Contributing Factors:

 

High Load Bursts

  • A recurring high-load pattern was observed coinciding with alert timestamps.
  • Load was likely driven by dependent services making frequent calls.

Insufficient Resource Buffer

  • CPU utilization exceeded safe operating thresholds.
  • Service components continued to crash until load subsided and services stabilized.

Remediation Actions

 

·        Automatic Recovery - The platform’s self-healing mechanisms resolved the issue without the need for manual intervention.

·        Service Stabilization - Affected service components stabilized once system load subsided, and restart activity ceased.

·        Authentication Health Restored - Authentication services returned to a healthy and stable operating state.

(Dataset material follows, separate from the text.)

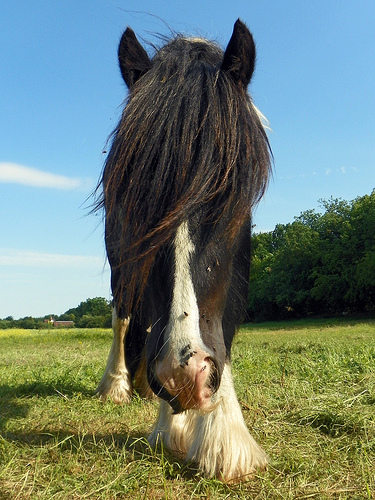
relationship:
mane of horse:
[85, 40, 274, 315] [97, 18, 273, 482]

·        Full Service Availability Confirmed - Login functionality was fully restored and verified by 1:08 AM.

Future Preventative Measures

 

·        Proactive Load & Failure Analysis - Conduct detailed analysis of service logs and metrics to identify recurring load patterns and conditions that lead to health-check probe failures, enabling earlier detection of risk scenarios.

·        Health Check Optimization - Review and tune liveness and readiness probe configurations, including timeout and threshold values, to ensure services can tolerate short-lived load spikes without unnecessary restarts.

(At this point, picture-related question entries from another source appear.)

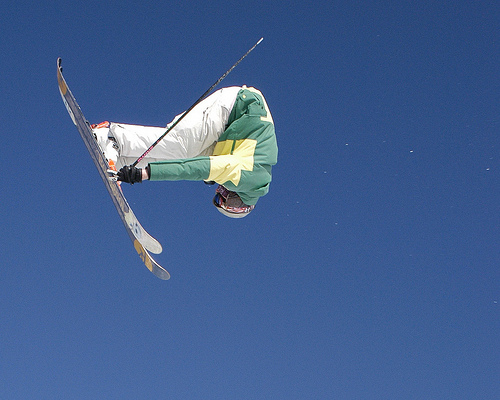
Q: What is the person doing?
A: Skiing.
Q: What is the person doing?
A: Adjusting skis.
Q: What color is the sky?
A: Blue.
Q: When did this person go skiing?
A: During the day.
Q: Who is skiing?
A: A man.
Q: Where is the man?
A: In the sky.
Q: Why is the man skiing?
A: Hobby.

·        Capacity & Resource Buffer Enhancement - Increase CPU and memory allocations for authentication-related services to provide sufficient headroom during sudden traffic surges and prevent resource exhaustion.

Posted Jan 20, 2026 - 05:12 PST

Resolved

Incident Description: Earlier today, our teams detected an issue impacting access to the Web UI for IT Asset Management in the EU region. Affected users may have encountered login error messages when attempting to access the service.

Priority: P2

Restoration Activity: The impact lasted approximately 11 minutes before the issue auto-resolved. Our technical teams continue to investigate the underlying cause. Initial findings indicate that all backend services remained fully operational, and the disruption was isolated to the login servers.
Posted Dec 09, 2025 - 01:43 PST
This incident affected: Flexera One - IT Asset Management - Europe (IT Asset Management - EU Login Page).